Recorded data
▶

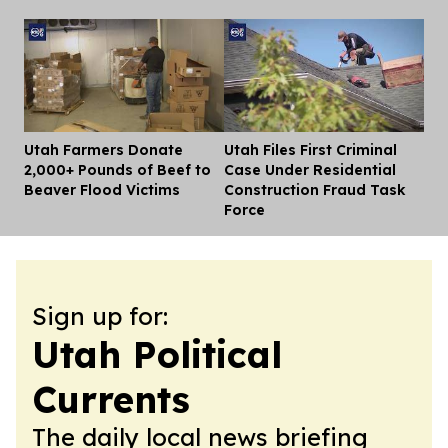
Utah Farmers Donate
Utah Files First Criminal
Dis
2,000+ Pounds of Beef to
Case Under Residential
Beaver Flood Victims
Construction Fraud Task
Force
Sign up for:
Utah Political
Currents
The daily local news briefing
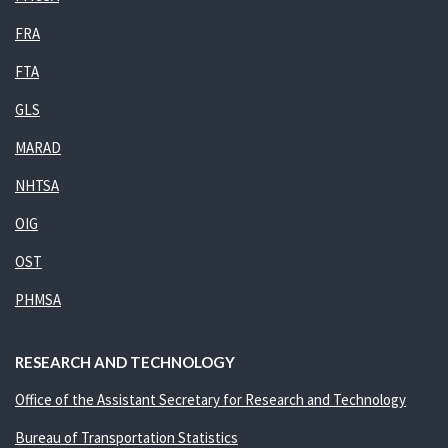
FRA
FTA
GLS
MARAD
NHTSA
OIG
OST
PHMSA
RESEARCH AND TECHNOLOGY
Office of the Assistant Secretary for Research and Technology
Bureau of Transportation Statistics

◀
▶

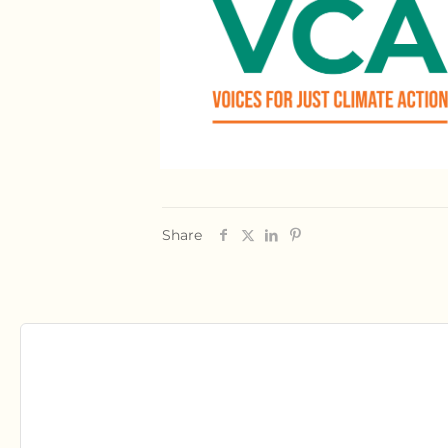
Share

◀
▶

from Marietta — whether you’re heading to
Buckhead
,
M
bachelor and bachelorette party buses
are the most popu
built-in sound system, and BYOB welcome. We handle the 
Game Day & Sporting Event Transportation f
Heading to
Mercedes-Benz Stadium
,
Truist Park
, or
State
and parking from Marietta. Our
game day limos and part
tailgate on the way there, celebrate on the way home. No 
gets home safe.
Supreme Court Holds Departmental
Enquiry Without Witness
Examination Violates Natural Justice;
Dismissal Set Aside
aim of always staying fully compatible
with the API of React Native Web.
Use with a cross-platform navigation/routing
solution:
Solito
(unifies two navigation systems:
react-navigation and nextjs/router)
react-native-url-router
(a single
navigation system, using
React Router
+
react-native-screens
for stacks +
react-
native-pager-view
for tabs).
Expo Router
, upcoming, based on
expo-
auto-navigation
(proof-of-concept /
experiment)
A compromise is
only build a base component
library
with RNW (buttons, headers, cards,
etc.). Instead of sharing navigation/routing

◀

Task directions
Beginning at the line above that contains "game day limos and part", return each line exactly through the line that contains "with the API of React Native Web.", and no others.

Written response
game day limos and part
tailgate on the way there, celebrate on the way home. No 
gets home safe.
Supreme Court Holds Departmental
Enquiry Without Witness
Examination Violates Natural Justice;
Dismissal Set Aside
aim of always staying fully compatible
with the API of React Native Web.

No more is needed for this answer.